## [Supplied data]
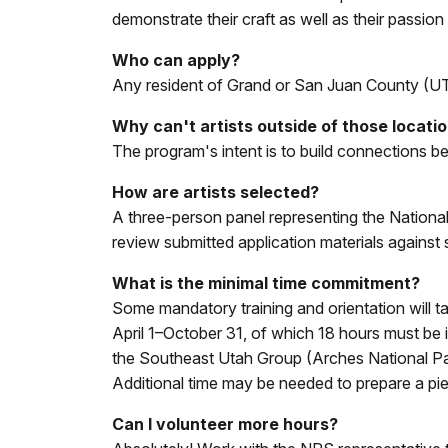
demonstrate their craft as well as their passi
Who can apply?
Any resident of Grand or San Juan County (
Why can't artists outside of those locati
The program's intent is to build connections be
How are artists selected?
A three-person panel representing the Nationa
review submitted application materials against s
What is the minimal time commitment?
Some mandatory training and orientation will ta
April 1–October 31, of which 18 hours must be 
the Southeast Utah Group (Arches National P
Additional time may be needed to prepare a p
Can I volunteer more hours?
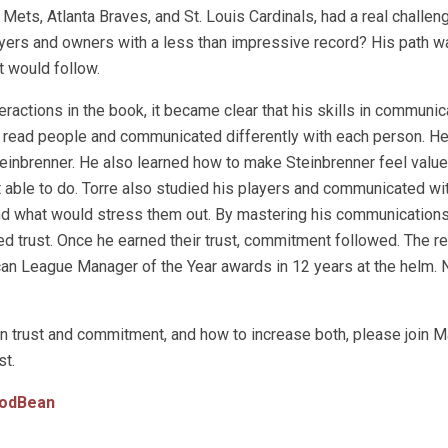
Mets, Atlanta Braves, and St. Louis Cardinals, had a real challen
yers and owners with a less than impressive record? His path w
t would follow.
eractions in the book, it became clear that his skills in communi
o read people and communicated differently with each person. H
einbrenner. He also learned how to make Steinbrenner feel value
able to do. Torre also studied his players and communicated wi
nd what would stress them out. By mastering his communications
ed trust. Once he earned their trust, commitment followed. The re
ican League Manager of the Year awards in 12 years at the helm. 
n trust and commitment, and how to increase both, please join M
t.
odBean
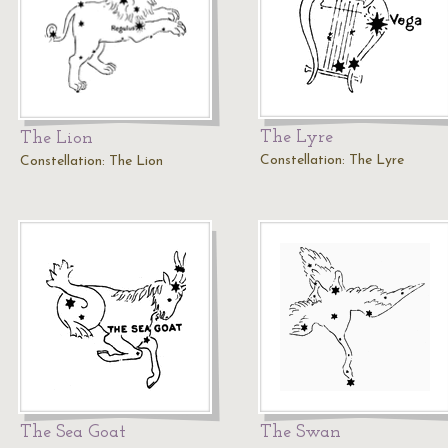
The Lyre
The Lion
Constellation: The Lyre
Constellation: The Lion
The Sea Goat
The Swan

## [Work to be completed]
How many lines in the items above contain the word "artists"? Case counts. Reply with the number alone.

## [Answer for this exercise]
2